# Winter Riding: breaking trails with snowmobiles?



## LesandLily (Oct 8, 2012)

I personally would not break trail with snowmobiles. They can pack down the snow, make it hard and icy as well as harder for the horses to walk in. I have found how well horses can move through snow and I would allow them to break trail on their own. We did do a winter photo workshop in four feet + of snow and we had to use a four wheel drive tractor to make crossings in the creeks where the snow was five to six feet deep. Other than that the horses handled the rest really well.

Cheers.
Les


----------



## MyBoyPuck (Mar 27, 2009)

Depends on your area. If you live where the snow mostly stays fluffy and temps don't get much above 20, it works great. If you're in a slightly warmer area where daytime melting happens, it can make for some slippery spots. I personally like the idea of having set tracks to ride in. I can see ice. I can't always guess where a hole might be in deeper snow.


----------



## Thunderspark (Oct 17, 2012)

we've ridden on trails that have been packed by snowmobiles, it's harder I found for my horse because it's hard on top and they break through.....


----------



## grullagirl (Apr 30, 2012)

Thanks for the advice....ill let the trails be...we will break trails with the horses


----------



## gunslinger (Sep 17, 2011)

What's a snowmobile?


----------



## mls (Nov 28, 2006)

Horses are going to break through either way. Basic physics. Each leg is approx 1000 pounds of pressure. The snow mobilers don't like horse on their trails as they pock up the trail


----------



## JaphyJaphy (Nov 15, 2012)

We ride on trails that are broken by snowmoblies (and moose, and dog teams) and the horses don't mind, but they also have no problem breaking trail themselves, provided the snow is powdery, and not crusty/icy/sharp. If you are familiar with the footing underneath the snow (and the conditions are safe), I'd say letting the horses break trail might be a better option.


----------



## Fulford15 (Oct 17, 2012)

Most of the trails where I am are all snowmobile trails, as their club owns them. The horses are aloud on them, but it's so cold here that a lot of them are very icy. We stick to the trails the horses, moose, and wolves have broken already, or if I know the footing is safe I will break my own trail. Just depends on your snow where you are, safe riding!


----------



## Annanoel (Mar 29, 2011)

I would never ride around / near snowmobiles here. They ride on the state trail we share with them during winter months but go VERY well over the speed limit. I'm talking between 60-100mph on them. It's so dangerous, I would never. Granted some areas might be better and depending on the snow's condition and whether it's melted or not. Here though I'll stick to riding the back 40.


----------



## Thunderspark (Oct 17, 2012)

it's not a trail that is used alot by snowmobiles that we have ridden on, but when the horses break through it is sharp and hard, so we prefer to stay off them....


----------



## mls (Nov 28, 2006)

Thunderspark said:


> it's not a trail that is used alot by snowmobiles that we have ridden on, but when the horses break through it is sharp and hard, so we prefer to stay off them....

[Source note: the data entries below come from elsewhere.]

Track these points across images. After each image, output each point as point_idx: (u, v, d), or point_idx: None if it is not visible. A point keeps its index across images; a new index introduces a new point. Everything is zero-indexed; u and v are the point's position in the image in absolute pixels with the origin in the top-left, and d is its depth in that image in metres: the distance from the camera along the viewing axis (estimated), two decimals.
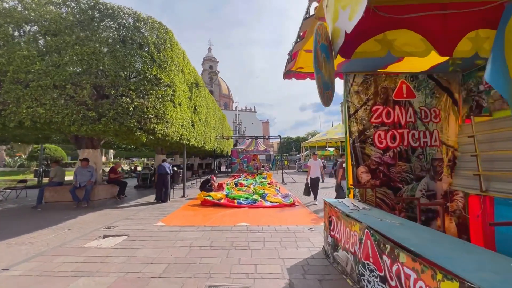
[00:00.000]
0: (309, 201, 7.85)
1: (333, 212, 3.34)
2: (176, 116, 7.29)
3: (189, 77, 8.74)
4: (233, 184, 11.69)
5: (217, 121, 15.45)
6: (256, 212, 6.35)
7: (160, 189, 7.78)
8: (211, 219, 5.57)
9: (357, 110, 3.87)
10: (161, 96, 6.31)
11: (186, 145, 9.01)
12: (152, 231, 4.67)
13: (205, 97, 11.62)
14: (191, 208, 6.80)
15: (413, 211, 3.72)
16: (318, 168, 7.73)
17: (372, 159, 3.77)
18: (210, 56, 70.28)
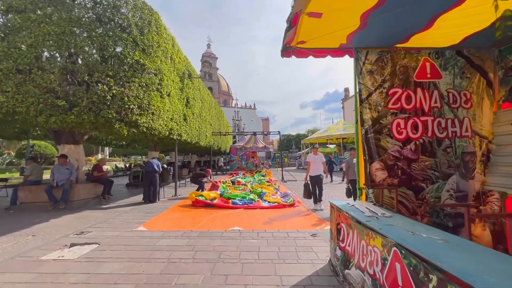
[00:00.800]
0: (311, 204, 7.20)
1: (342, 218, 2.68)
2: (164, 107, 6.62)
3: (180, 67, 8.05)
4: (229, 182, 11.05)
5: (213, 116, 14.76)
6: (252, 213, 5.70)
7: (148, 188, 7.13)
8: (200, 222, 4.92)
9: (371, 93, 3.19)
10: (145, 84, 5.63)
11: (178, 140, 8.34)
12: (129, 238, 4.02)
13: (200, 90, 10.92)
14: (180, 210, 6.15)
15: (439, 216, 3.06)
16: (320, 164, 6.24)
17: (389, 153, 3.10)
18: (209, 53, 69.29)
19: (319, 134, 26.32)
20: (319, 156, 6.31)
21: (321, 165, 6.26)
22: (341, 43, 3.13)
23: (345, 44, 3.16)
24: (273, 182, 11.91)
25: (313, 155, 6.31)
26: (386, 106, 3.14)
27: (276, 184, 10.72)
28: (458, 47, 3.16)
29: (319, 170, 6.22)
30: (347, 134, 23.39)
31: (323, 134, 25.34)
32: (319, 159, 6.23)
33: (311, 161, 6.26)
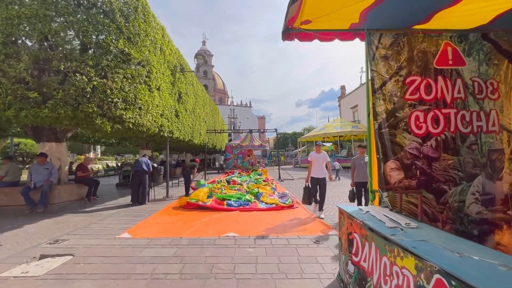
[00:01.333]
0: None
1: (355, 227, 2.27)
2: (153, 102, 6.12)
3: (171, 59, 7.54)
4: (224, 181, 10.59)
5: (208, 113, 14.26)
6: (248, 216, 5.27)
7: (137, 189, 6.64)
8: (191, 227, 4.47)
9: (385, 82, 2.78)
10: (131, 76, 5.13)
11: (169, 138, 7.85)
12: (110, 247, 3.55)
13: (193, 85, 10.41)
14: (171, 213, 5.68)
15: (463, 223, 2.68)
16: (323, 165, 5.35)
17: (406, 151, 2.70)
18: (204, 50, 68.44)
19: (316, 132, 26.02)
20: (322, 155, 5.38)
21: (324, 165, 5.35)
22: (352, 23, 2.70)
23: (357, 25, 2.73)
24: (270, 181, 11.51)
25: (315, 154, 5.40)
26: (403, 96, 2.73)
27: (273, 183, 10.32)
28: (485, 28, 2.76)
29: (322, 171, 5.30)
30: (344, 132, 23.13)
31: (320, 132, 25.03)
32: (322, 158, 5.32)
33: (313, 160, 5.37)
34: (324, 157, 5.38)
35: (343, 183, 11.14)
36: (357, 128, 23.62)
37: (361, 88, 31.63)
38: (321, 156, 5.38)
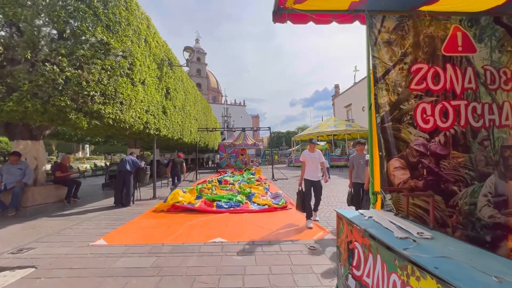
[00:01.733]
0: None
1: (356, 235, 1.95)
2: (137, 97, 5.71)
3: (158, 52, 7.12)
4: (216, 181, 10.23)
5: (199, 110, 13.83)
6: (238, 219, 4.93)
7: (120, 190, 6.22)
8: (175, 232, 4.10)
9: (389, 70, 2.48)
10: (110, 68, 4.72)
11: (156, 136, 7.43)
12: (80, 257, 3.16)
13: (182, 81, 9.99)
14: (155, 216, 5.29)
15: (474, 228, 2.40)
16: (318, 165, 4.68)
17: (412, 148, 2.40)
18: (198, 48, 67.73)
19: (310, 131, 25.83)
20: (317, 154, 4.73)
21: (319, 165, 4.72)
22: (352, 2, 2.39)
23: (357, 4, 2.41)
24: (263, 180, 11.19)
25: (308, 153, 4.71)
26: (408, 86, 2.43)
27: (266, 183, 9.99)
28: (498, 11, 2.49)
29: (317, 172, 4.66)
30: (338, 131, 23.01)
31: (314, 131, 24.85)
32: (317, 158, 4.67)
33: (306, 160, 4.66)
34: (319, 157, 4.72)
35: (337, 182, 10.91)
36: (351, 127, 23.54)
37: (355, 87, 31.64)
38: (316, 155, 4.72)
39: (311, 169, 4.67)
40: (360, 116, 29.62)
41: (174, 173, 9.08)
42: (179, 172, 9.16)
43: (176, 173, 9.09)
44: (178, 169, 9.07)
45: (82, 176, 16.26)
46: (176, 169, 9.05)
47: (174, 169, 9.03)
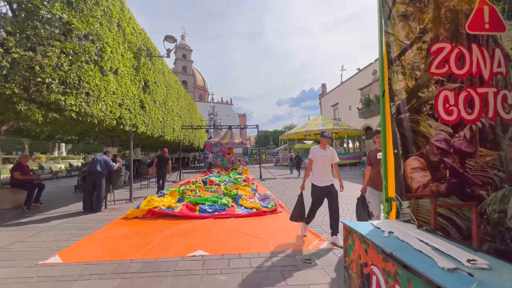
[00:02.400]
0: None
1: (374, 257, 1.49)
2: (108, 88, 5.03)
3: (134, 40, 6.42)
4: (200, 182, 9.61)
5: (183, 107, 13.09)
6: (223, 225, 4.40)
7: (90, 194, 5.51)
8: (150, 243, 3.52)
9: (405, 50, 2.05)
10: (72, 52, 4.03)
11: (133, 133, 6.72)
12: (22, 281, 2.52)
13: (164, 74, 9.27)
14: (128, 223, 4.65)
15: (504, 240, 2.01)
16: (329, 167, 3.66)
17: (433, 144, 1.99)
18: (184, 44, 66.17)
19: (298, 130, 25.63)
20: (330, 152, 3.62)
21: (330, 167, 3.63)
22: None
23: None
24: (250, 181, 10.69)
25: (319, 150, 3.63)
26: (428, 70, 2.01)
27: (253, 183, 9.50)
28: None
29: (328, 175, 3.56)
30: (326, 129, 22.92)
31: (302, 130, 24.66)
32: (329, 157, 3.58)
33: (316, 159, 3.61)
34: (332, 156, 3.61)
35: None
36: (339, 125, 23.54)
37: (342, 86, 31.84)
38: (329, 153, 3.60)
39: (322, 171, 3.54)
40: (347, 115, 29.82)
41: (161, 174, 8.25)
42: (165, 173, 8.36)
43: (163, 175, 8.27)
44: (166, 170, 8.30)
45: (55, 177, 15.08)
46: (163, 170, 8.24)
47: (160, 168, 8.19)
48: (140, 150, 16.62)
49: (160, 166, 8.15)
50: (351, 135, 24.96)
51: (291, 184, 10.29)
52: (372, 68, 24.67)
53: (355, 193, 7.15)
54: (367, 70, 25.81)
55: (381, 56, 2.08)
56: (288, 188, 9.08)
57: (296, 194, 7.97)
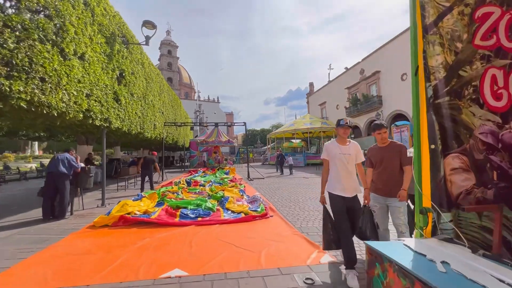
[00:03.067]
0: (292, 213, 5.59)
1: None
2: (71, 75, 4.29)
3: (106, 23, 5.66)
4: (184, 182, 8.93)
5: (166, 103, 12.28)
6: (207, 234, 3.83)
7: (50, 199, 4.75)
8: (116, 259, 2.89)
9: (443, 15, 1.58)
10: (21, 27, 3.29)
11: (106, 128, 5.97)
12: None
13: (143, 65, 8.48)
14: (94, 234, 3.97)
15: None
16: (352, 168, 2.59)
17: (477, 138, 1.54)
18: (169, 40, 64.23)
19: (286, 128, 25.31)
20: (353, 148, 2.62)
21: (354, 169, 2.61)
22: None
23: None
24: (237, 181, 10.12)
25: (337, 145, 2.63)
26: (471, 41, 1.55)
27: (241, 184, 8.94)
28: None
29: (350, 181, 2.55)
30: (314, 128, 22.74)
31: (290, 128, 24.36)
32: (352, 155, 2.58)
33: (333, 158, 2.63)
34: (356, 153, 2.60)
35: (315, 182, 10.19)
36: (327, 124, 23.41)
37: (329, 85, 31.88)
38: (351, 150, 2.58)
39: (341, 175, 2.53)
40: (334, 114, 29.87)
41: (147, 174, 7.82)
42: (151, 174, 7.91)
43: (149, 175, 7.83)
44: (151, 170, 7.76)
45: (23, 178, 13.80)
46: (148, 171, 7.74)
47: (145, 169, 7.76)
48: (120, 149, 15.60)
49: (145, 167, 7.76)
50: None
51: (280, 184, 9.83)
52: (360, 67, 24.74)
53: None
54: (354, 69, 25.88)
55: (413, 21, 1.60)
56: (278, 188, 8.61)
57: (288, 194, 7.57)
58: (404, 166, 2.45)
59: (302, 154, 21.69)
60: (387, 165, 2.54)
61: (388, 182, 2.48)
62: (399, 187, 2.37)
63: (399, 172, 2.50)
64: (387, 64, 20.95)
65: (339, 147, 2.61)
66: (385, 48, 21.37)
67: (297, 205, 5.84)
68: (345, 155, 2.56)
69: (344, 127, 2.57)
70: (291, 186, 9.10)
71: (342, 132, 2.59)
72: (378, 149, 2.68)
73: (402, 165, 2.48)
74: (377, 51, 22.31)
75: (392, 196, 2.43)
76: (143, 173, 7.80)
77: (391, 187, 2.45)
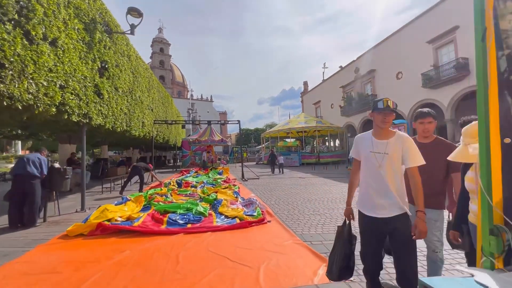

I put SMB's on my horses for trail riding in the winter.


----------



## Thunderspark (Oct 17, 2012)

mls said:


> I put SMB's on my horses for trail riding in the winter.


What are SMB's? LOL I'm just a blonde trail rider!


----------



## grullagirl (Apr 30, 2012)

Just to be clear....where we ride horses is NOT a snowmobile riding trail...i own snowmobiles and thought it might be good to break trail for the horses? Sorry if you all thought that i was actually riding horses through snowmobile trails...lol


----------



## tim62988 (Aug 30, 2012)

easiest way to find out if the horses like to use the snowmobile's trail or break their own.... do a couple loops in the pasture


as much as I would like to say, let them break their own, ours come to the barn every night for grain and they stick to the same snow packed path 

but as others stated type of snow & temps will also make a big difference of grippy or slippy snow


----------



## MyBoyPuck (Mar 27, 2009)

grullagirl said:


> Just to be clear....where we ride horses is NOT a snowmobile riding trail...i own snowmobiles and thought it might be good to break trail for the horses? Sorry if you all thought that i was actually riding horses through snowmobile trails...lol


That was our application too. Just using the snowmobile to make the paths. I would never ride where I had the chance of actually running into a machine moving 100 mph!


----------



## grullagirl (Apr 30, 2012)

Exactly!


----------



## grullagirl (Apr 30, 2012)

well we checked out one of our favorite riding areas yesterday.....it was all over run by snowmobiles! It is hard for the horses to walk on the tracks....Tanners hooves sunk through......my friends horses hooves were big enough they didnt sink down very much. We wont be going there too often!


----------



## walkinthewalk (Jul 23, 2008)

Ditto not using the sled to break the trails, for all the reasons stated.

I never did when I lived on the OH/PA border; horses generally do a great job of plowing thru the snow as long as the rider is not intent on forcing them thru it at a fast pace

We pretty much stayed off the horse trails, with the snowmobiles, as much as we could.


----------